The New York Giants’ foundation has been built on hard hitting, crushing defenses throughout its 94-year history. In 2017, the defense was a shadow of its historical self.
The Giants ranked 31st in total defense, surrendering 5,971 yards. They also ranked 31st against the pass (4,038 yards) and 27th against the run (1,933 yards). Opponents scored an average of 24.3 points per game, a far cry from the days of defenses led by the Hall of Famers Lawrence Taylor and Michael Strahan.
Nine defensive players were placed on injured reserve last season, including five linebackers. The defensive problems were not limited to on-the-field issues. Three players were suspended for various disciplinary reasons.
In one of the first roster moves of the offseason, the Giants made a trade with the Los Angeles Rams for middle linebacker Alec Ogletree. The Rams will receive the Giants’ fourth-round (135th overall) and sixth-round (176th overall) picks in next month’s NFL Draft. The Giants will also receive the Rams’ seventh-round pick in 2019.
“We’re very excited to have made the trade for Alec,” general manager Dave Gettleman said in a statement after the trade became official. “He gives us our defensive quarterback. He was a two-time captain with the Rams, voted on by his teammates. He’s a leader, and that’s very important to us. Just as important, he’s a quality three-down Mike linebacker. We’re just thrilled to have him.”
On the field, Ogletree will do pretty much what he did with the Rams. Defensive coordinator James Bettcher will install a 3-4 defense similar to the Rams defense. With the Rams, Ogletree prowled from sideline to sideline making plays.

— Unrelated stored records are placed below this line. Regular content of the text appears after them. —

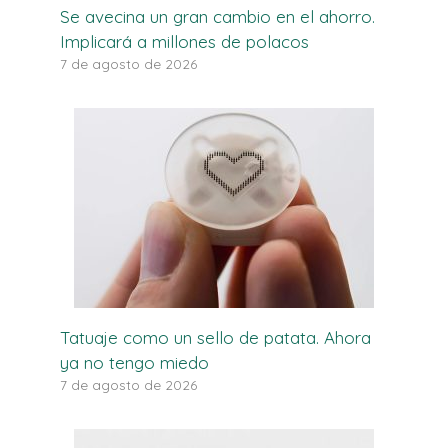
Se avecina un gran cambio en el ahorro.
Implicará a millones de polacos
7 de agosto de 2026
Tatuaje como un sello de patata. Ahora
ya no tengo miedo
7 de agosto de 2026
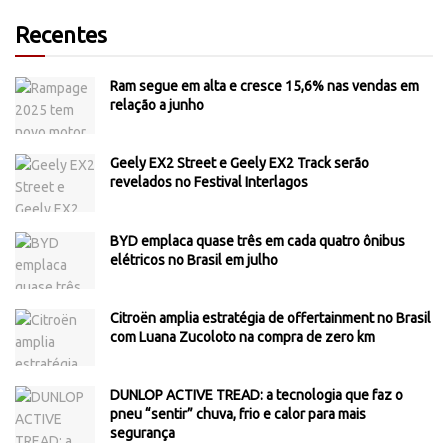
Recentes
Ram segue em alta e cresce 15,6% nas vendas em
relação a junho
Geely EX2 Street e Geely EX2 Track serão
revelados no Festival Interlagos
BYD emplaca quase três em cada quatro ônibus
elétricos no Brasil em julho
Citroën amplia estratégia de offertainment no Brasil
com Luana Zucoloto na compra de zero km
DUNLOP ACTIVE TREAD: a tecnologia que faz o
pneu “sentir” chuva, frio e calor para mais
segurança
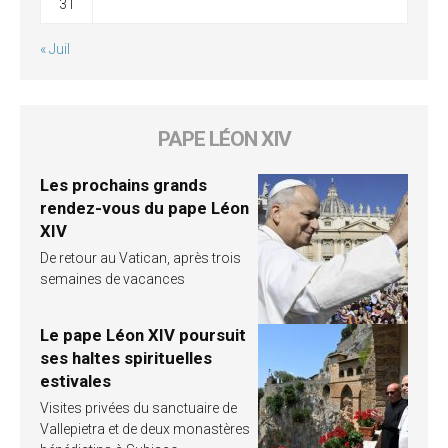
31
« Juil
PAPE LÉON XIV
Les prochains grands
rendez-vous du pape Léon
XIV
De retour au Vatican, après trois
semaines de vacances
Le pape Léon XIV poursuit
ses haltes spirituelles
estivales
Visites privées du sanctuaire de
Vallepietra et de deux monastères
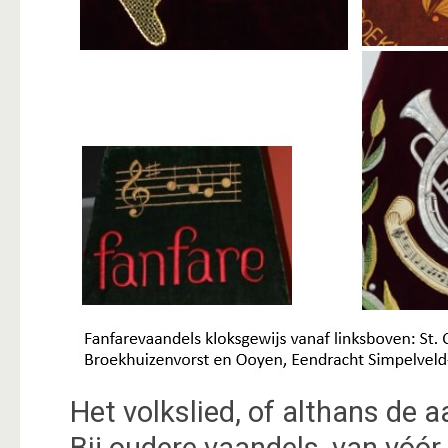
Het volkslied, of althans de 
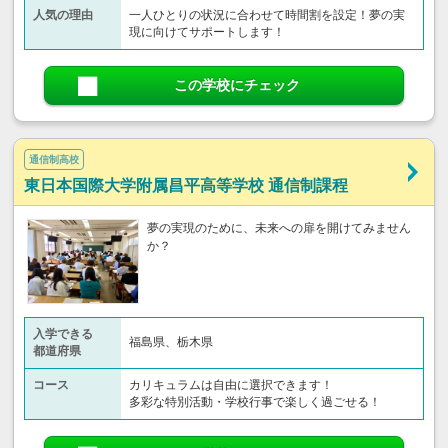
人気の理由
一人ひとりの状況に合わせて時間割を設定！夢の実
現に向けてサポートします！
この学校にチェック
通信制高校
東日本国際大学附属昌平高等学校 通信制課程
夢の実現のために、未来への扉を開けてみません
か？
入学できる
福島県、栃木県
都道府県
コース
カリキュラムは自由に選択できます！
多彩な特別活動・学校行事で楽しく過ごせる！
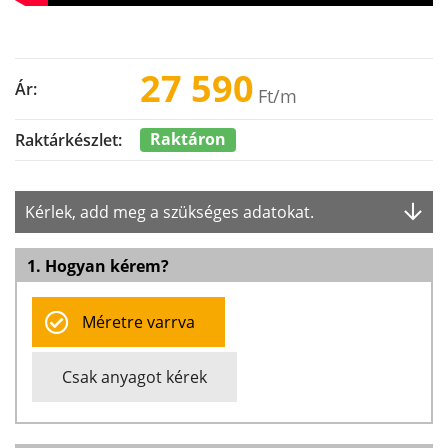
27 590
Ár:
Ft
/m
Raktáron
Raktárkészlet:
Kérlek, add meg a szükséges adatokat.
1. Hogyan kérem?
Méretre varrva
Csak anyagot kérek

The results were 367 total tackles (232 solo), 5.5 sacks, six interceptions, 42 passes defended, 12 forced fumbles, two fumbles recovered, and two defensive touchdowns in five seasons.
Ogletree was not only brought in for his playmaking ability. He was the Rams’ defensive captain and a respected member of their locker room. Ogletree was so popular that many of his former Rams teammates, including NFL Offensive Player of the Year Todd Gurley, took to social to voice their displeasure with the trade.

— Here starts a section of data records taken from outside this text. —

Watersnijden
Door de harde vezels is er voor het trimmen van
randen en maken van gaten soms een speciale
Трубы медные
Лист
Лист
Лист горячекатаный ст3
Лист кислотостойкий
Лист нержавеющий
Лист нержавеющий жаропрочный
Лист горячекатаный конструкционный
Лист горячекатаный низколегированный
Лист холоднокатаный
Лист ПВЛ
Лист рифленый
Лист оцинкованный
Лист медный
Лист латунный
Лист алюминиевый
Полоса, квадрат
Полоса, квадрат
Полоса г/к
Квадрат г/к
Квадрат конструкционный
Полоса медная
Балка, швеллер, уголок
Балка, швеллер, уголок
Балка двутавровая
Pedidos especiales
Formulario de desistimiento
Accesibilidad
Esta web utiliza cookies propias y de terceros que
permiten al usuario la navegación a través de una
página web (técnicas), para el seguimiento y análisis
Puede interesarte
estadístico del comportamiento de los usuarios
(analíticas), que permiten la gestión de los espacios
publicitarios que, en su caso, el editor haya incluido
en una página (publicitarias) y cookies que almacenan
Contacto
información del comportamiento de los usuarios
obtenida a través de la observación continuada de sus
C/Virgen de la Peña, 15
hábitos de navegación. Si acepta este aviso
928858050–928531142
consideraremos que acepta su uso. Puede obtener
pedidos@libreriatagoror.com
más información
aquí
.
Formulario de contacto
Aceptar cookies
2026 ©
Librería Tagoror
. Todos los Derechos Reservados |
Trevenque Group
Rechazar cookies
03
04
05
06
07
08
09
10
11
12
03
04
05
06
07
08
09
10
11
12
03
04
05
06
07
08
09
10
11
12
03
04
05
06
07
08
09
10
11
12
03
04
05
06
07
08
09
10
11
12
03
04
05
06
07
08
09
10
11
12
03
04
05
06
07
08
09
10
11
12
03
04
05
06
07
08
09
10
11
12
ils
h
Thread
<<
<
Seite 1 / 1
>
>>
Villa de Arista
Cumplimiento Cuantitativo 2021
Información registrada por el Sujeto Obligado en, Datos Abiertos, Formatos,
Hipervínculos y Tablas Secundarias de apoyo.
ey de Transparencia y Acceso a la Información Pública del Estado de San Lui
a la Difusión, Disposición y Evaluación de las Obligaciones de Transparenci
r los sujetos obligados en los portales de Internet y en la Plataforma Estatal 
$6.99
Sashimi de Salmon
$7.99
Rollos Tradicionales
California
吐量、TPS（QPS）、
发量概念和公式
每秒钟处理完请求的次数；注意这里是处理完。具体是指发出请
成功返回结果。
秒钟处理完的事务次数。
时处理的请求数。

Ogletree should ingratiate himself to his new teammates in short order. Safety Andrew Adams is his brother-in-law.
There should be no residual effects of an encounter Ogletree had with the Giants’ best player: wide receiver Odell Beckham Jr. In a 2014 Week 16 game at the Edward James Dome, Ogletree and Beckham got involved in some extracurricular pushing and shoving.
“No, that happened three, four years ago and we’ve seen each other since then and there’s never been any bad blood,” Ogletree said. “It’s football and it happened. We were playing against each other and we wish it didn’t happen the way it did, and it did and honestly, he was one of the first guys to call me to welcome me to the team. I didn’t know who it was and I was like, ‘Who is this?’
“He actually sent me a video of the fight [laughs] and he was like, ‘We’re going after it every day at practice.’ And I was like, ‘Oh, yeah.’ So, it was all good. Like I said, I’m excited to be here and it’s going to be a good thing, for sure.”
Ogletree was the Rams’ defensive captain. He’s expected to perform a similar role with the Giants but he’s no the type to give inspirational speeches.
“I’m more of a lead-by-example guy,” Ogletree said. “Your actions speak louder than words do. But, at the same time, if something needs to be said, I don’t have a problem saying it and getting guys to do the right thing.”
Ogletree, the 30th overall pick in the 2013 NFL Draft out of Georgia, will be the third-highest paid inside linebacker in the league with an average salary of $10 million a season.